──────── Given records ────────

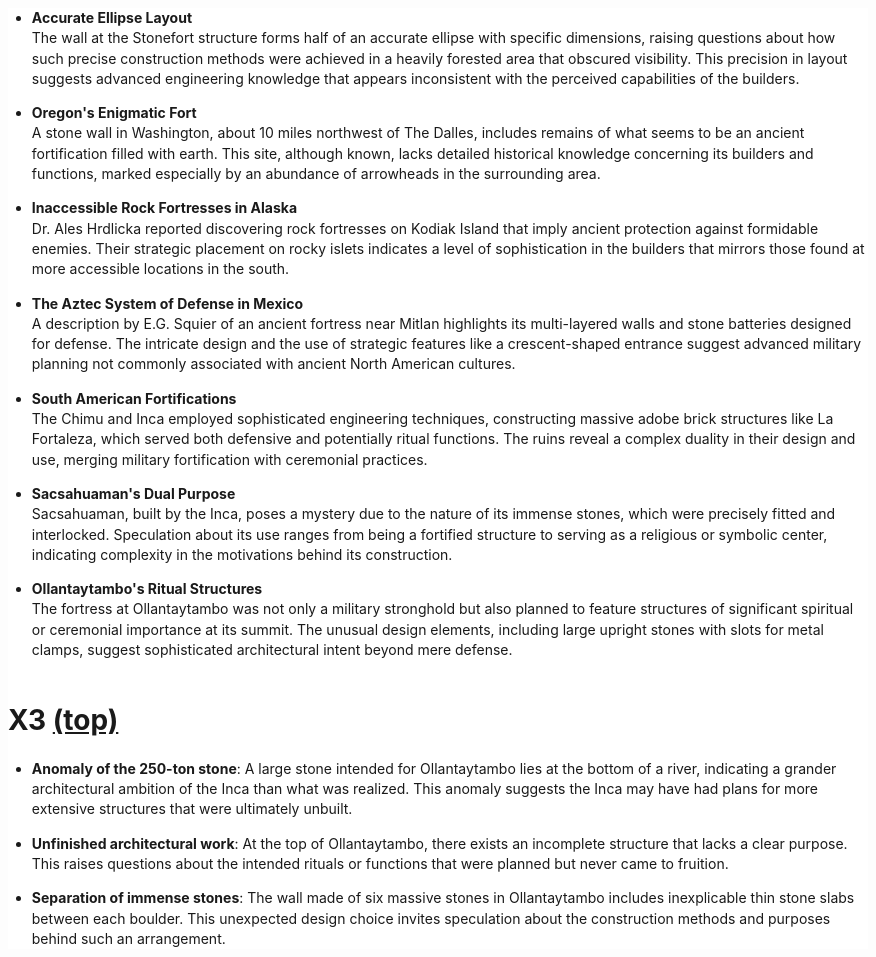 - **Accurate Ellipse Layout**  
  The wall at the Stonefort structure forms half of an accurate ellipse with specific dimensions, raising questions about how such precise construction methods were achieved in a heavily forested area that obscured visibility. This precision in layout suggests advanced engineering knowledge that appears inconsistent with the perceived capabilities of the builders.

- **Oregon's Enigmatic Fort**  
  A stone wall in Washington, about 10 miles northwest of The Dalles, includes remains of what seems to be an ancient fortification filled with earth. This site, although known, lacks detailed historical knowledge concerning its builders and functions, marked especially by an abundance of arrowheads in the surrounding area.

- **Inaccessible Rock Fortresses in Alaska**  
  Dr. Ales Hrdlicka reported discovering rock fortresses on Kodiak Island that imply ancient protection against formidable enemies. Their strategic placement on rocky islets indicates a level of sophistication in the builders that mirrors those found at more accessible locations in the south.

- **The Aztec System of Defense in Mexico**  
  A description by E.G. Squier of an ancient fortress near Mitlan highlights its multi-layered walls and stone batteries designed for defense. The intricate design and the use of strategic features like a crescent-shaped entrance suggest advanced military planning not commonly associated with ancient North American cultures.

- **South American Fortifications**  
  The Chimu and Inca employed sophisticated engineering techniques, constructing massive adobe brick structures like La Fortaleza, which served both defensive and potentially ritual functions. The ruins reveal a complex duality in their design and use, merging military fortification with ceremonial practices.

- **Sacsahuaman's Dual Purpose**  
  Sacsahuaman, built by the Inca, poses a mystery due to the nature of its immense stones, which were precisely fitted and interlocked. Speculation about its use ranges from being a fortified structure to serving as a religious or symbolic center, indicating complexity in the motivations behind its construction.

- **Ollantaytambo's Ritual Structures**  
  The fortress at Ollantaytambo was not only a military stronghold but also planned to feature structures of significant spiritual or ceremonial importance at its summit. The unusual design elements, including large upright stones with slots for metal clamps, suggest sophisticated architectural intent beyond mere defense.
# X3 [(top)](https://github.com/sovrynn/ecdo/blob/master/6-LITERATURE-MEDIA/corliss/)
- **Anomaly of the 250-ton stone**: A large stone intended for Ollantaytambo lies at the bottom of a river, indicating a grander architectural ambition of the Inca than what was realized. This anomaly suggests the Inca may have had plans for more extensive structures that were ultimately unbuilt.

- **Unfinished architectural work**: At the top of Ollantaytambo, there exists an incomplete structure that lacks a clear purpose. This raises questions about the intended rituals or functions that were planned but never came to fruition.

- **Separation of immense stones**: The wall made of six massive stones in Ollantaytambo includes inexplicable thin stone slabs between each boulder. This unexpected design choice invites speculation about the construction methods and purposes behind such an arrangement.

────────

* _What you should do_:
Copy out verbatim the lines above, beginning with the line that contains "- **Unfinished architectural" and running through the last line, including both.

* _Reply_:
- **Unfinished architectural work**: At the top of Ollantaytambo, there exists an incomplete structure that lacks a clear purpose. This raises questions about the intended rituals or functions that were planned but never came to fruition.

- **Separation of immense stones**: The wall made of six massive stones in Ollantaytambo includes inexplicable thin stone slabs between each boulder. This unexpected design choice invites speculation about the construction methods and purposes behind such an arrangement.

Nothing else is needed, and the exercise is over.